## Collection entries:
========

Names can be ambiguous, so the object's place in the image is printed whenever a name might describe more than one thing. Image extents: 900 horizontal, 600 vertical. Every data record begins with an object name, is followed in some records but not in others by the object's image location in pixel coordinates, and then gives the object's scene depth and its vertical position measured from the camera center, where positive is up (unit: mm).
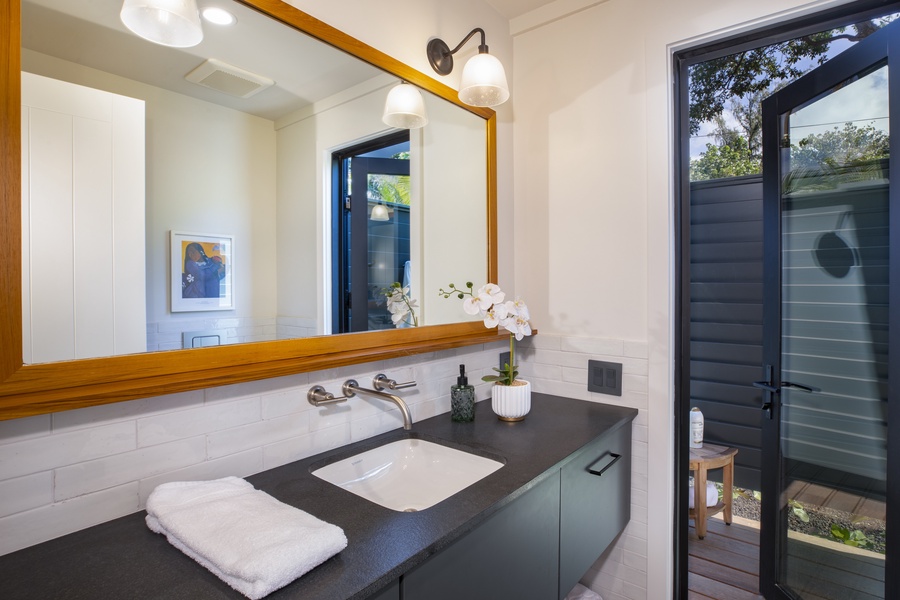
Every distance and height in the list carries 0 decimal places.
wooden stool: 2279 -940
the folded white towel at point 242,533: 660 -384
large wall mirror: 788 +212
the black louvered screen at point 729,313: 2730 -111
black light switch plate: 1734 -318
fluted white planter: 1539 -361
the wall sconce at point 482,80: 1497 +722
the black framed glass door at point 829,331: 1375 -123
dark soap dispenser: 1535 -365
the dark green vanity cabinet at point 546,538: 871 -584
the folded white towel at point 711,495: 2529 -1137
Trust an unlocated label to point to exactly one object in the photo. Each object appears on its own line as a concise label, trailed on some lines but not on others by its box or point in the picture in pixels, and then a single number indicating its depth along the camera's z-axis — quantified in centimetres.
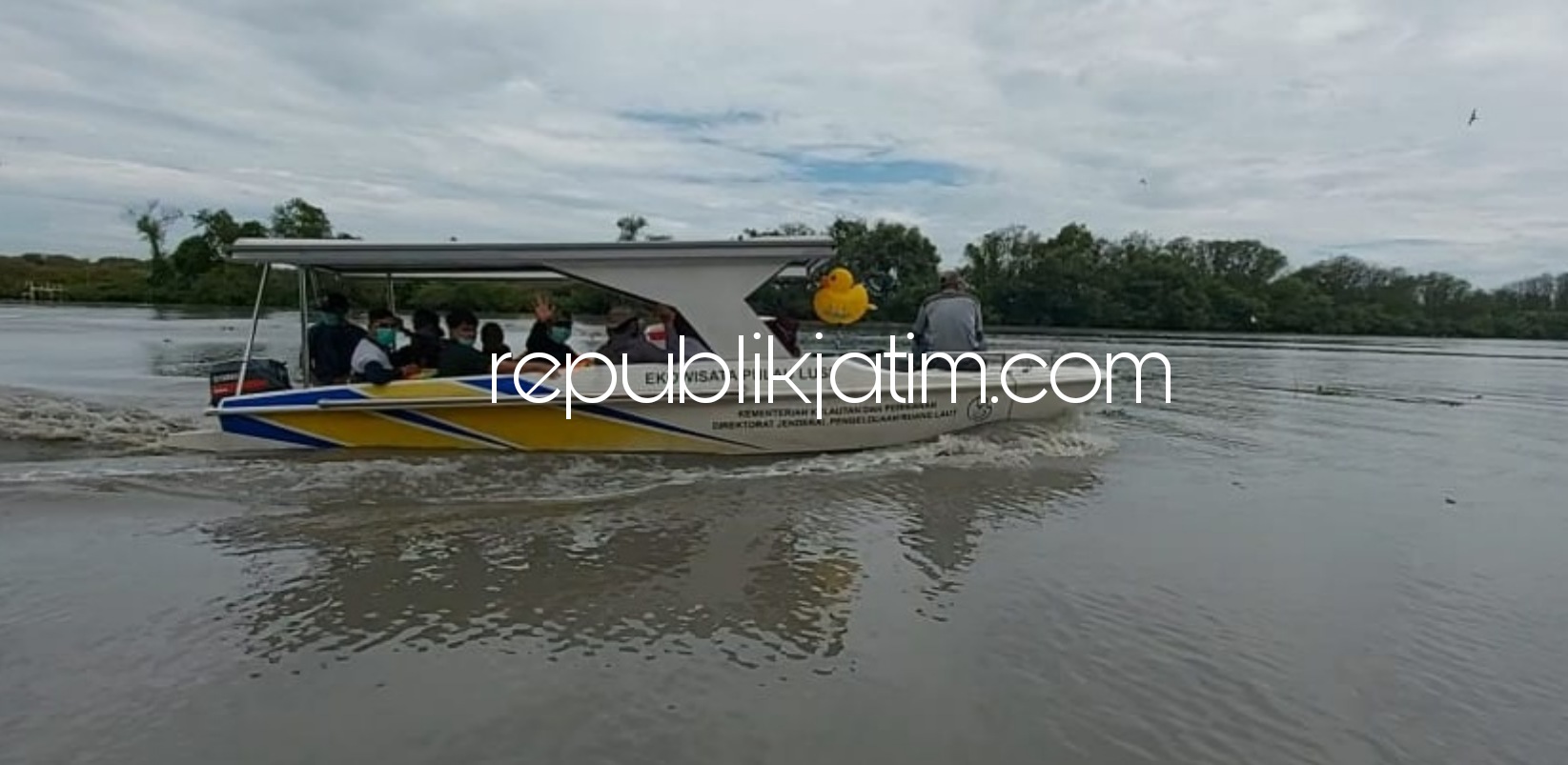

========

## WORK ORDER:
Print exactly the lines above, between the one holding "the dark green" and the one holding "the folded white towel at point 711,495: 2529", inclusive, and nothing besides.

## EXERCISE ANSWER:
the dark green vanity cabinet at point 546,538: 871 -584
the folded white towel at point 711,495: 2529 -1137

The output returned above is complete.